● Records:
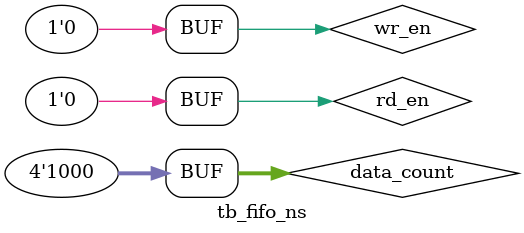
<source format=v>
`timescale 1ns/100ps

module tb_fifo_ns;

  reg wr_en, rd_en;//Write enable, Read enable
  reg[2:0] state;//Current state
  reg[3:0] data_count;//Current number of data
  wire[2:0] next_state;//Next state
  
  fifo_ns temp(wr_en, rd_en, state, data_count, next_state);
  
  initial begin
   //Init->write
	wr_en=1'b1;
	rd_en=1'b0;
	
	state=3'b000;
	data_count=4'b0000;
	#10;
	
	//Full
	data_count=4'b1000;
	state=next_state;
	#10;
	
	//Read
	rd_en=1'b1;
	wr_en=1'b0;
	state=next_state;
	#10;
	
	//No operation
	rd_en=1'b0;
	wr_en=1'b0;
	state=next_state;
	#10;
	
	end
	
endmodule

</source>
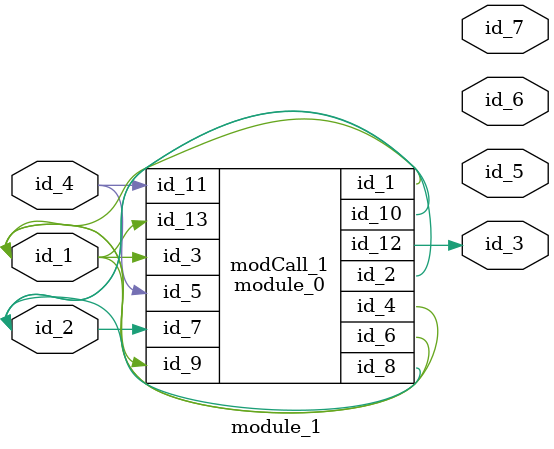
<source format=v>
module module_0 (
    id_1,
    id_2,
    id_3,
    id_4,
    id_5,
    id_6,
    id_7,
    id_8,
    id_9,
    id_10,
    id_11,
    id_12,
    id_13
);
  input wire id_13;
  output wire id_12;
  input wire id_11;
  inout wire id_10;
  input wire id_9;
  output wire id_8;
  input wire id_7;
  inout wire id_6;
  input wire id_5;
  inout wire id_4;
  input wire id_3;
  inout wire id_2;
  inout wire id_1;
  assign id_2 = id_6;
  assign id_2 = -1'b0;
endmodule
module module_1 (
    id_1,
    id_2,
    id_3,
    id_4,
    id_5,
    id_6,
    id_7
);
  output wire id_7;
  output wire id_6;
  output wire id_5;
  input wire id_4;
  output wire id_3;
  inout wire id_2;
  inout wire id_1;
  module_0 modCall_1 (
      id_1,
      id_2,
      id_1,
      id_1,
      id_4,
      id_1,
      id_2,
      id_2,
      id_1,
      id_2,
      id_4,
      id_3,
      id_1
  );
endmodule

</source>
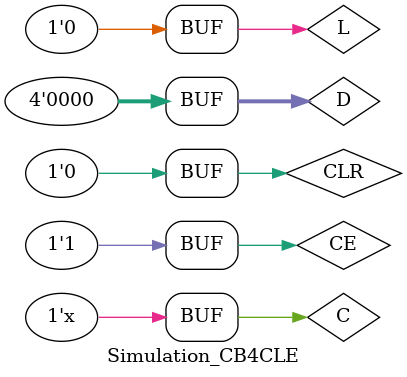
<source format=v>
`timescale 1ns / 1ps


module Simulation_CB4CLE;

    reg [3:0] D;
    reg CLR, L, CE, C;
    
    wire TC, CEO;
    wire [3:0] Q;
    
    CB4CLE uut(CLR, L, CE, C, D, Q, TC, CEO);
    
    initial begin
        C = 0;
        
        CLR = 1;
        L = 0;
        CE = 0;
        D = 4'b0000;
    
        #100
        CLR = 0;
        L = 1;
        CE = 0;
        D = 4'b0001;
        
        #100
        CLR = 0;
        L = 0;
        CE = 0;
        D = 4'b0010;
        
        #100
        CLR = 0;
        L = 0;
        CE = 1;
        D = 4'b0000;
        
        
  
       
    end
    
    always begin
    #50 C = ~C;
    end

endmodule

</source>
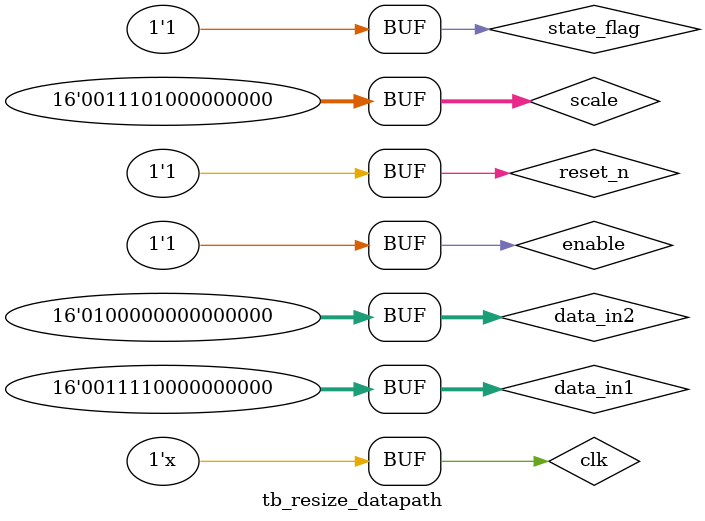
<source format=v>

module tb_resize_datapath;
  reg [15:0] data_in1, data_in2, scale;
  reg state_flag, clk, reset_n, enable;
  
  wire [15:0] data_out;
  
  initial begin
    data_in1   <= 16'h3C00; //1
    data_in2   <= 16'h4000; //2
    scale      <= 16'h3A00; //0.75  
    reset_n    <= 0;
    enable     <= 0;
    clk        <= 1;
    #2 reset_n   <= 1;
    #1 enable    <= 1;
    #7 state_flag<= 1;
  end
  
  always begin
    #1 clk = ~clk;
 end
  resize_datapath rd (
    .clk,
    .reset_n,
    .enable,
    .data_in1,
    .data_in2,
    .scale, 
    .data_out
  );
endmodule
</source>
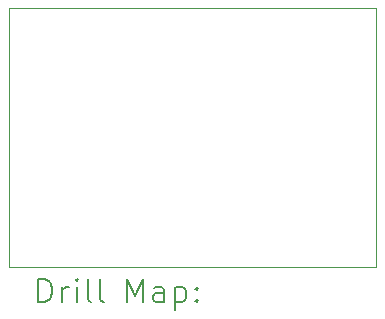
<source format=gbr>
%TF.GenerationSoftware,KiCad,Pcbnew,(7.0.0)*%
%TF.CreationDate,2023-02-17T23:27:10-08:00*%
%TF.ProjectId,seatalk_wifi,73656174-616c-46b5-9f77-6966692e6b69,rev?*%
%TF.SameCoordinates,Original*%
%TF.FileFunction,Drillmap*%
%TF.FilePolarity,Positive*%
%FSLAX45Y45*%
G04 Gerber Fmt 4.5, Leading zero omitted, Abs format (unit mm)*
G04 Created by KiCad (PCBNEW (7.0.0)) date 2023-02-17 23:27:10*
%MOMM*%
%LPD*%
G01*
G04 APERTURE LIST*
%ADD10C,0.050000*%
%ADD11C,0.200000*%
G04 APERTURE END LIST*
D10*
X12300000Y-11100000D02*
X12300000Y-8900000D01*
X15400000Y-11100000D02*
X12300000Y-11100000D01*
X15400000Y-8900000D02*
X15400000Y-11100000D01*
X12300000Y-8900000D02*
X15400000Y-8900000D01*
D11*
X12545119Y-11395976D02*
X12545119Y-11195976D01*
X12545119Y-11195976D02*
X12592738Y-11195976D01*
X12592738Y-11195976D02*
X12621309Y-11205500D01*
X12621309Y-11205500D02*
X12640357Y-11224548D01*
X12640357Y-11224548D02*
X12649881Y-11243595D01*
X12649881Y-11243595D02*
X12659405Y-11281690D01*
X12659405Y-11281690D02*
X12659405Y-11310262D01*
X12659405Y-11310262D02*
X12649881Y-11348357D01*
X12649881Y-11348357D02*
X12640357Y-11367405D01*
X12640357Y-11367405D02*
X12621309Y-11386452D01*
X12621309Y-11386452D02*
X12592738Y-11395976D01*
X12592738Y-11395976D02*
X12545119Y-11395976D01*
X12745119Y-11395976D02*
X12745119Y-11262643D01*
X12745119Y-11300738D02*
X12754643Y-11281690D01*
X12754643Y-11281690D02*
X12764167Y-11272167D01*
X12764167Y-11272167D02*
X12783214Y-11262643D01*
X12783214Y-11262643D02*
X12802262Y-11262643D01*
X12868928Y-11395976D02*
X12868928Y-11262643D01*
X12868928Y-11195976D02*
X12859405Y-11205500D01*
X12859405Y-11205500D02*
X12868928Y-11215024D01*
X12868928Y-11215024D02*
X12878452Y-11205500D01*
X12878452Y-11205500D02*
X12868928Y-11195976D01*
X12868928Y-11195976D02*
X12868928Y-11215024D01*
X12992738Y-11395976D02*
X12973690Y-11386452D01*
X12973690Y-11386452D02*
X12964167Y-11367405D01*
X12964167Y-11367405D02*
X12964167Y-11195976D01*
X13097500Y-11395976D02*
X13078452Y-11386452D01*
X13078452Y-11386452D02*
X13068928Y-11367405D01*
X13068928Y-11367405D02*
X13068928Y-11195976D01*
X13293690Y-11395976D02*
X13293690Y-11195976D01*
X13293690Y-11195976D02*
X13360357Y-11338833D01*
X13360357Y-11338833D02*
X13427024Y-11195976D01*
X13427024Y-11195976D02*
X13427024Y-11395976D01*
X13607976Y-11395976D02*
X13607976Y-11291214D01*
X13607976Y-11291214D02*
X13598452Y-11272167D01*
X13598452Y-11272167D02*
X13579405Y-11262643D01*
X13579405Y-11262643D02*
X13541309Y-11262643D01*
X13541309Y-11262643D02*
X13522262Y-11272167D01*
X13607976Y-11386452D02*
X13588928Y-11395976D01*
X13588928Y-11395976D02*
X13541309Y-11395976D01*
X13541309Y-11395976D02*
X13522262Y-11386452D01*
X13522262Y-11386452D02*
X13512738Y-11367405D01*
X13512738Y-11367405D02*
X13512738Y-11348357D01*
X13512738Y-11348357D02*
X13522262Y-11329309D01*
X13522262Y-11329309D02*
X13541309Y-11319786D01*
X13541309Y-11319786D02*
X13588928Y-11319786D01*
X13588928Y-11319786D02*
X13607976Y-11310262D01*
X13703214Y-11262643D02*
X13703214Y-11462643D01*
X13703214Y-11272167D02*
X13722262Y-11262643D01*
X13722262Y-11262643D02*
X13760357Y-11262643D01*
X13760357Y-11262643D02*
X13779405Y-11272167D01*
X13779405Y-11272167D02*
X13788928Y-11281690D01*
X13788928Y-11281690D02*
X13798452Y-11300738D01*
X13798452Y-11300738D02*
X13798452Y-11357881D01*
X13798452Y-11357881D02*
X13788928Y-11376928D01*
X13788928Y-11376928D02*
X13779405Y-11386452D01*
X13779405Y-11386452D02*
X13760357Y-11395976D01*
X13760357Y-11395976D02*
X13722262Y-11395976D01*
X13722262Y-11395976D02*
X13703214Y-11386452D01*
X13884167Y-11376928D02*
X13893690Y-11386452D01*
X13893690Y-11386452D02*
X13884167Y-11395976D01*
X13884167Y-11395976D02*
X13874643Y-11386452D01*
X13874643Y-11386452D02*
X13884167Y-11376928D01*
X13884167Y-11376928D02*
X13884167Y-11395976D01*
X13884167Y-11272167D02*
X13893690Y-11281690D01*
X13893690Y-11281690D02*
X13884167Y-11291214D01*
X13884167Y-11291214D02*
X13874643Y-11281690D01*
X13874643Y-11281690D02*
X13884167Y-11272167D01*
X13884167Y-11272167D02*
X13884167Y-11291214D01*
M02*

</source>
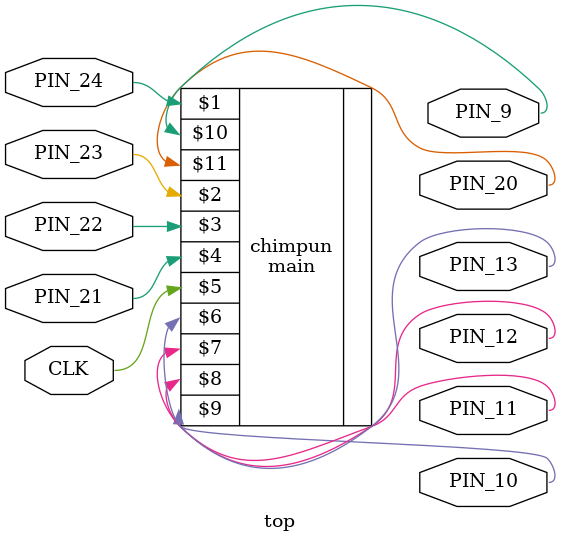
<source format=v>
module top ( input PIN_24,input PIN_23,input PIN_22,input PIN_21,
             input CLK,
             output PIN_13, output PIN_12, output PIN_11, output PIN_10, output PIN_9, output PIN_20);
    main chimpun (PIN_24, PIN_23, PIN_22, PIN_21, CLK, PIN_13, PIN_12, PIN_11, PIN_10, PIN_9, PIN_20);
endmodule


</source>
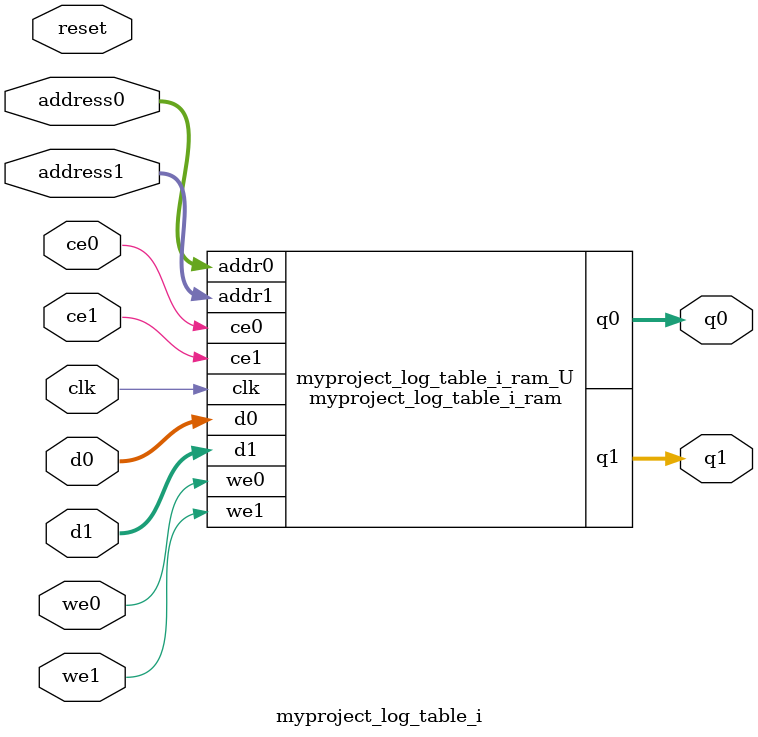
<source format=v>
`timescale 1 ns / 1 ps
module myproject_log_table_i_ram (addr0, ce0, d0, we0, q0, addr1, ce1, d1, we1, q1,  clk);

parameter DWIDTH = 16;
parameter AWIDTH = 12;
parameter MEM_SIZE = 4096;

input[AWIDTH-1:0] addr0;
input ce0;
input[DWIDTH-1:0] d0;
input we0;
output reg[DWIDTH-1:0] q0;
input[AWIDTH-1:0] addr1;
input ce1;
input[DWIDTH-1:0] d1;
input we1;
output reg[DWIDTH-1:0] q1;
input clk;

(* ram_style = "block" *)reg [DWIDTH-1:0] ram[0:MEM_SIZE-1];




always @(posedge clk)  
begin 
    if (ce0) begin
        if (we0) 
            ram[addr0] <= d0; 
        q0 <= ram[addr0];
    end
end


always @(posedge clk)  
begin 
    if (ce1) begin
        if (we1) 
            ram[addr1] <= d1; 
        q1 <= ram[addr1];
    end
end


endmodule

`timescale 1 ns / 1 ps
module myproject_log_table_i(
    reset,
    clk,
    address0,
    ce0,
    we0,
    d0,
    q0,
    address1,
    ce1,
    we1,
    d1,
    q1);

parameter DataWidth = 32'd16;
parameter AddressRange = 32'd4096;
parameter AddressWidth = 32'd12;
input reset;
input clk;
input[AddressWidth - 1:0] address0;
input ce0;
input we0;
input[DataWidth - 1:0] d0;
output[DataWidth - 1:0] q0;
input[AddressWidth - 1:0] address1;
input ce1;
input we1;
input[DataWidth - 1:0] d1;
output[DataWidth - 1:0] q1;



myproject_log_table_i_ram myproject_log_table_i_ram_U(
    .clk( clk ),
    .addr0( address0 ),
    .ce0( ce0 ),
    .we0( we0 ),
    .d0( d0 ),
    .q0( q0 ),
    .addr1( address1 ),
    .ce1( ce1 ),
    .we1( we1 ),
    .d1( d1 ),
    .q1( q1 ));

endmodule


</source>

● Exercise brief:
Lines of the material that contain the word "inout" are to be gathered.

● Task answer:
  inout wire id_10;
  inout wire id_6;
  inout wire id_4;
  inout wire id_2;
  inout wire id_1;
  inout wire id_2;
  inout wire id_1;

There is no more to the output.